| Preguntas por responder |
1) Reproduce el fragmento sobre la reforma laboral entre "La reforma laboral" y "jueces y políticos.", ambos incluidos.
2) Según el fragmento sobre la reforma laboral, ¿a quiénes ha concedido la legislación laboral privilegios y poderes especiales sobre la vida interna de las empresas?

| Fragmento de página |
La reforma laboral que necesita España. Por Juan Ramón Rallo

"Muy pocos se atreven a decirlo, pero el derecho laboral es un bastardo moribundo de la peor retórica marxista del s. XIX, cristalizada en cruenta aberración legislativa en el XX. Las relaciones entre empresario y trabajador no tienen nada de especial, o al menos nada más especial que cualesquiera otras relaciones mercantiles o civiles."

Se trata de una legislación extraordinaria que sólo ha servido para aislar el mercado de trabajo del resto de la economía y conceder privilegios y poderes especiales sobre la vida interna de las empresas a sindicalistas, jueces y políticos.

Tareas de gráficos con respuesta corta
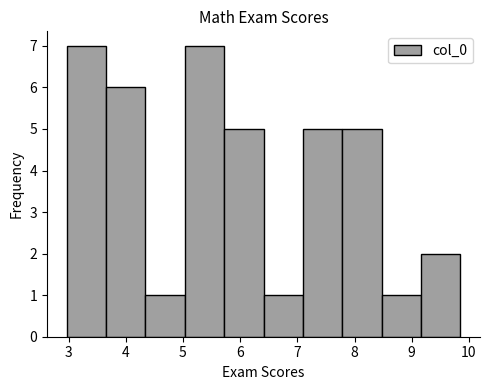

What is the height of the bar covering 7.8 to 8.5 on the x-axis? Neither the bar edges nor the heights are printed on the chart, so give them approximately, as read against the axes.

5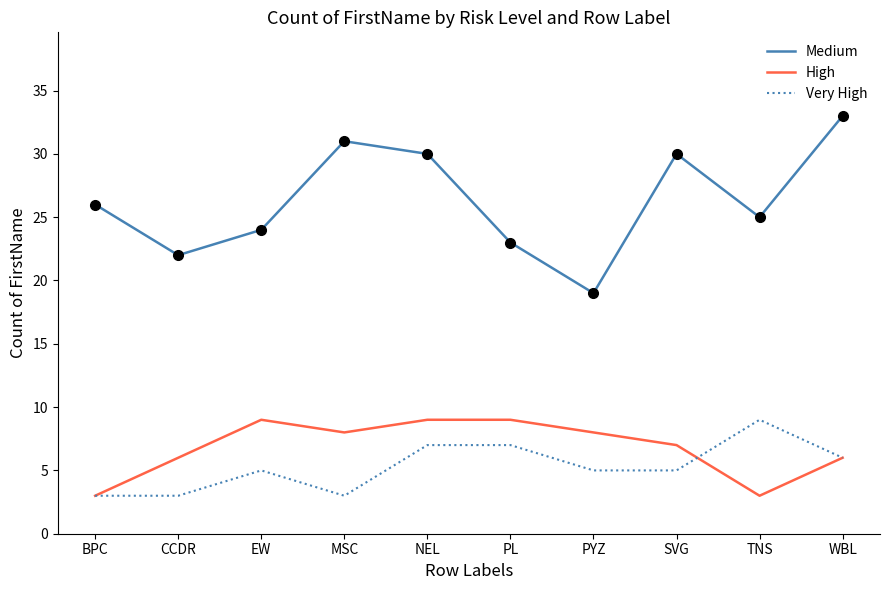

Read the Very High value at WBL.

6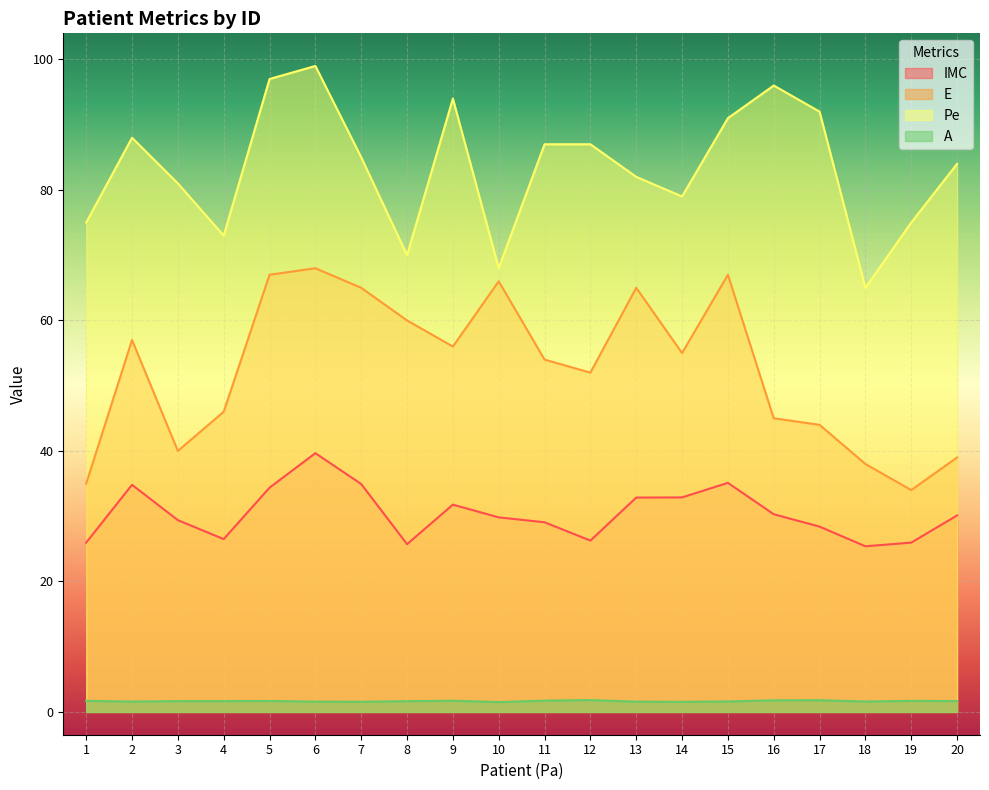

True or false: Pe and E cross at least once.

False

| Lista de respuestas |
1)
La reforma laboral que necesita España. Por Juan Ramón Rallo

"Muy pocos se atreven a decirlo, pero el derecho laboral es un bastardo moribundo de la peor retórica marxista del s. XIX, cristalizada en cruenta aberración legislativa en el XX. Las relaciones entre empresario y trabajador no tienen nada de especial, o al menos nada más especial que cualesquiera otras relaciones mercantiles o civiles."

Se trata de una legislación extraordinaria que sólo ha servido para aislar el mercado de trabajo del resto de la economía y conceder privilegios y poderes especiales sobre la vida interna de las empresas a sindicalistas, jueces y políticos.

2) A sindicalistas, jueces y políticos.